» **AUFGABE 1**
Überarbeite die Einträge ab der Zeile mit „The value of“ bis zum Ende der Einträge, indem du „value“ durch „amount“ ersetzt und alles andere unverändert lässt. Gib nur diese Zeilen ohne die Bilder aus.
#####
Darstellung einer aztekischen Opferung im Codex Magliabechiano aus der Mitte des 16. Jahrhunderts. Neue Analysen von Schädeln bestätigen, dass Menschenopfer tatsächlich so vollzogen wurden – aber das Ritual damit längst noch nicht zu Ende war.

So oder so ähnlich geschah es tausende Male: Auf einer Plattform des pyramidenförmigen Templo Mayor ("Großer Tempel") in Tenochtitlan schnitt der Priester den Brustkorb des Opfers auf und entnahm ihm das noch schlagende Herz. Solche Menschenopfer gaben laut der Mythologie der Azteken den Göttern Nahrung und sicherten das Fortbestehen der Welt.

Damit war das Ritual noch lange nicht beendet. Die Leiche wurde an einen anderen Ort gebracht, wo die Priester mit scharfen Messern aus Obsidian den Kopf vom Rumpf trennten. Mit routinierten Schnitten entfernten sie die Haut und die Muskeln, bis nur mehr der nackte Schädel übrig blieb, in den dann seitlich zwei breite Löcher gebohrt wurden. Dann wurde der Schädel neben andere waagrecht auf eine Stange geschoben.

Schädel am Tzompantli

Hunderte solcher Stangen bildeten zusammen einen sogenannten Tzompantli, ein riesiges Gestell, das der Zurschaustellung der Totenschädel diente. Und das konnten ziemlich viele sein: Der spanische Konquistador Bernal Díaz del Castillo schätzte in seiner Chronik der Eroberung Mexikos, dass auf einem einzigen Tzompantli mehr als 100.000 Stück aufgereiht waren.
#####
» **AUFGABE 2**
Führe den Text über die aztekischen Menschenopfer und den Tzompantli nach seinem letzten Satz weiter.
#####
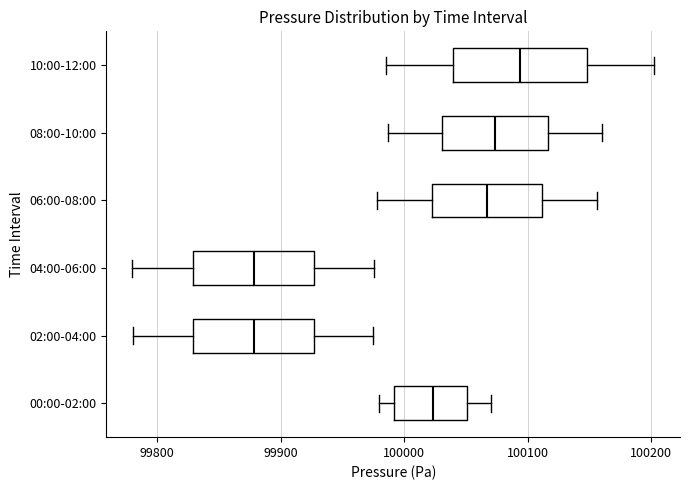

Reading bottom to top, transcribe this box plot: for each box, give where its median line is, the range the box spans, and where its two whiskers end, as read against the x-axis. The values are not printed on the chart, so give them approximately, as read against the axis.

00:00-02:00: median 100020, box 99990 to 100050, whiskers 99980 to 100070
02:00-04:00: median 99880, box 99830 to 99930, whiskers 99780 to 99980
04:00-06:00: median 99880, box 99830 to 99930, whiskers 99780 to 99980
06:00-08:00: median 100070, box 100020 to 100110, whiskers 99980 to 100160
08:00-10:00: median 100070, box 100030 to 100120, whiskers 99990 to 100160
10:00-12:00: median 100090, box 100040 to 100150, whiskers 99990 to 100200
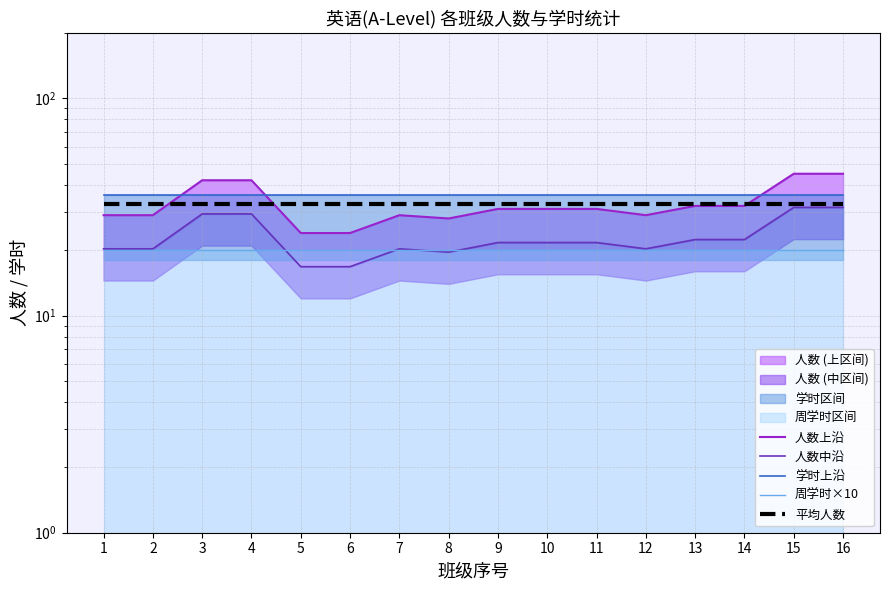

At how many categories does at least one series exceed 18?

16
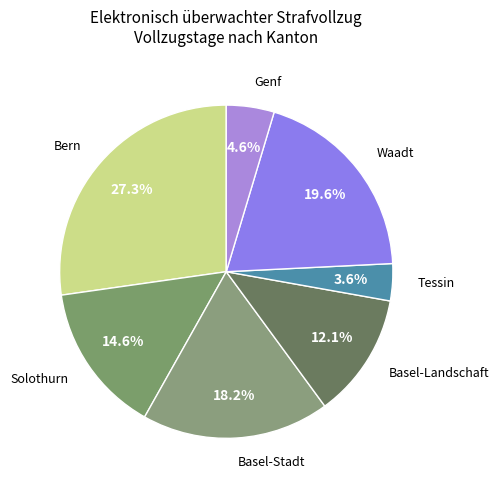

To the nearest percent, what is the average slice percentage?

14%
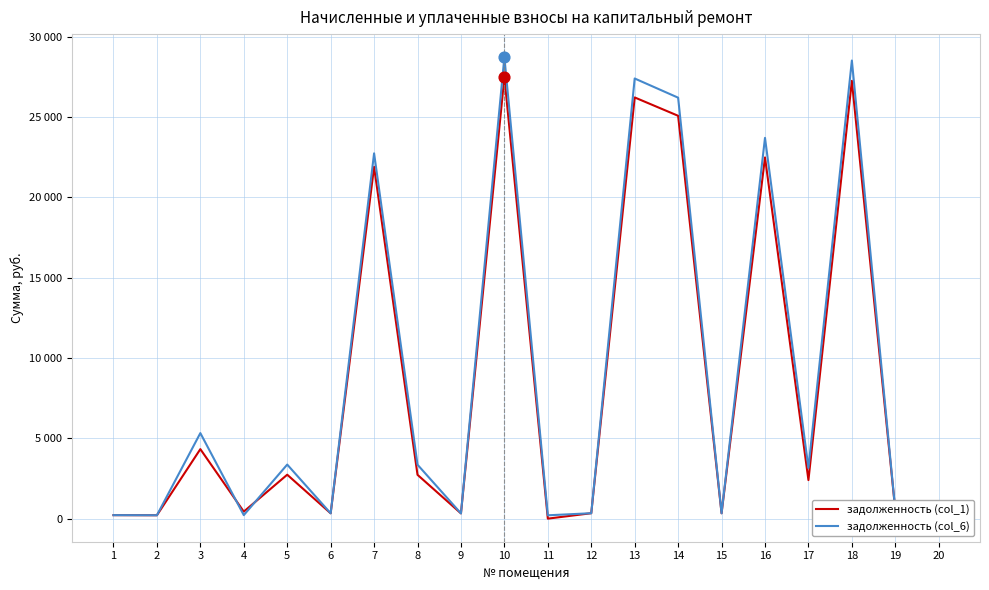

At how many categories does at least one series exceed 19622?

6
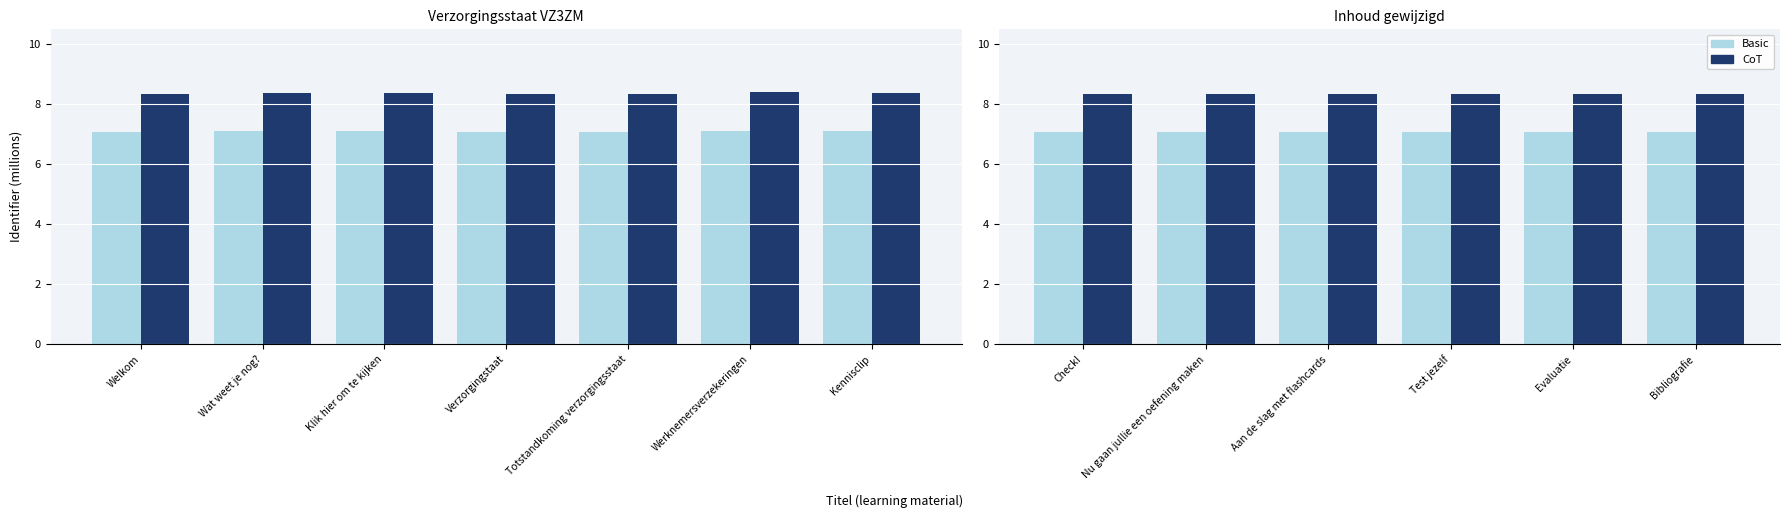

Does the chart contain stacked bars?

No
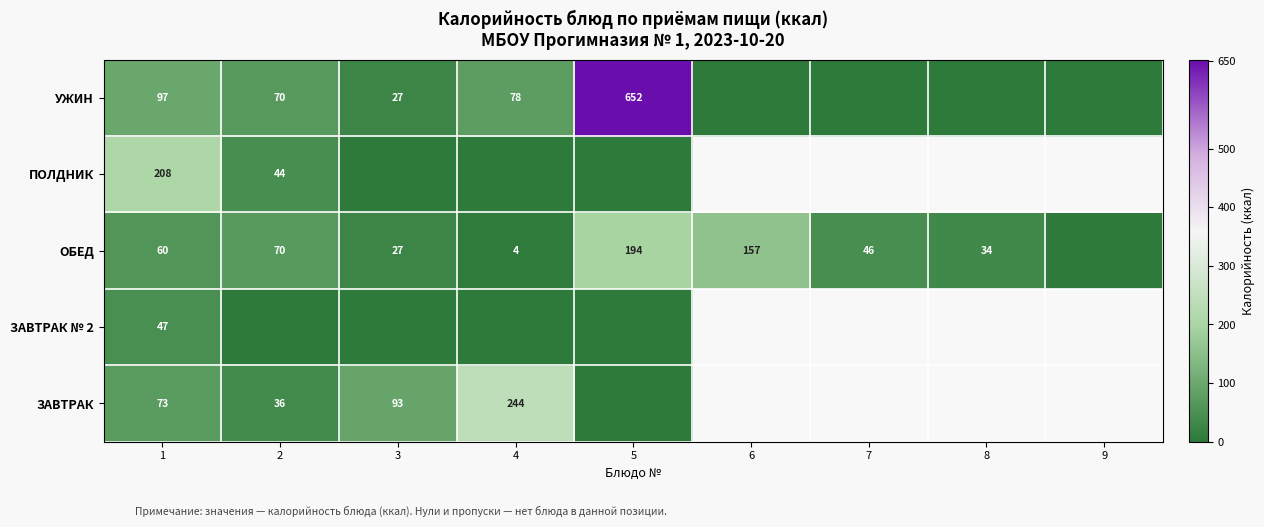

The value of ОБЕД at 7 is 46.0. True or false?

True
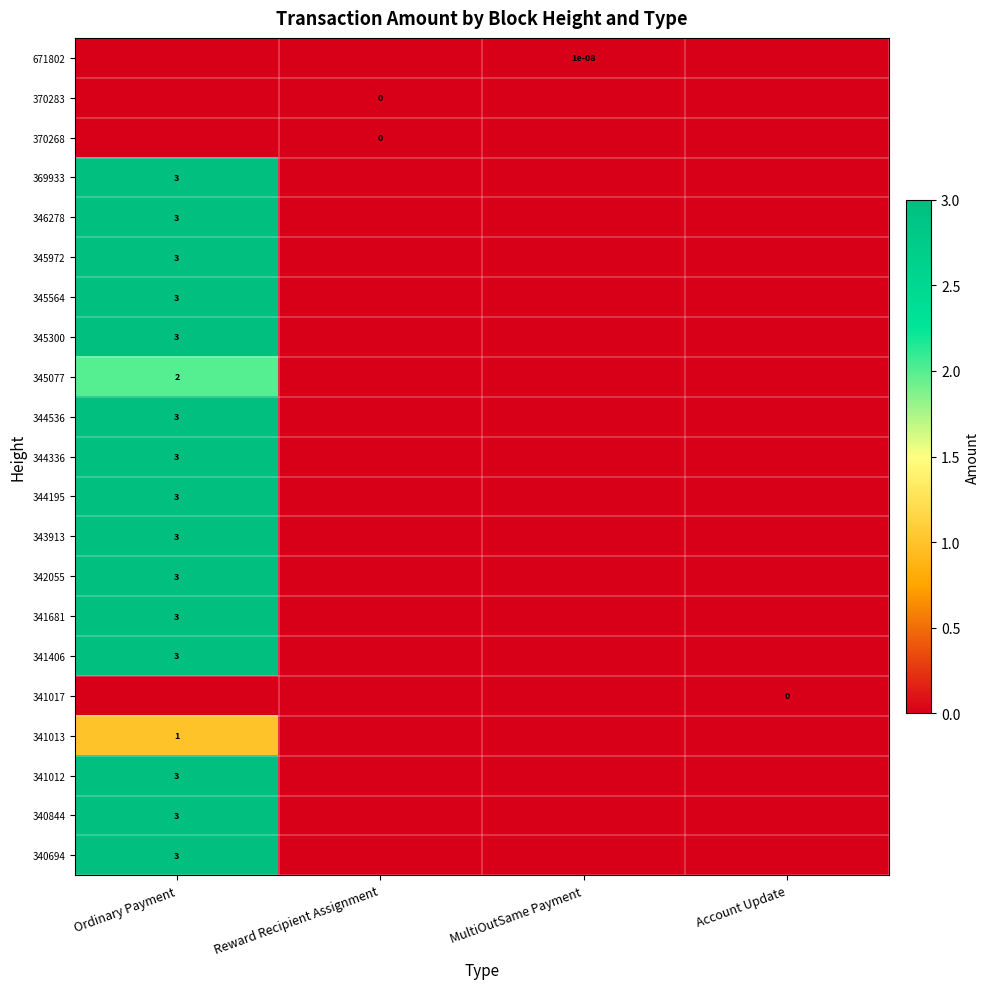

True or false: 341012 has a value of 3.0 at Ordinary Payment.

True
#####
» **LÖSUNG 1**
The amount of ОБЕД at 7 is 46.0. True or false?

True

True or false: 341012 has a amount of 3.0 at Ordinary Payment.

True

» **LÖSUNG 2**
Darstellung eines Tzompantli (rechts) im Codex Tovar (1587) der Azteken.
Illustration: wikimedia/gemeinfrei

Solche Berichte wurden im 20. Jahrhundert von Historikern immer wieder als übertriebene Gräuelpropaganda kritisiert. Diese hätte den spanischen Eroberern bloß als Vorwand dafür gedient, die Aztekenhauptstadt Tenochtitlan im Jahr 1521 dem Erdboden gleichzumachen und darüber das heutige Mexiko-Stadt zu errichten. Dabei wurde der Templo Mayor zerstört und an seiner Stelle die Kathedrale gebaut.

Totenkopfe bloß aus Stein?

Hat es solche Tzompantlis, die bis heute Bestandteil der Allerseelen-Feierlichkeiten in Mexiko sind, also womöglich gar nicht gegeben? Bestanden sie in Wahrheit nur aus Totenkopfschädeln, die aus Stein gehauen worden waren, wie die bekannten Funde vermuten ließen?

Ausschnitt einer in Stein gemeißelten "Schädelwand" nahe dem Großen Tempel von Tenochtitlan, heute: Mexiko-Stadt. Solche Schädelsammlungen gab es aber auch "in echt".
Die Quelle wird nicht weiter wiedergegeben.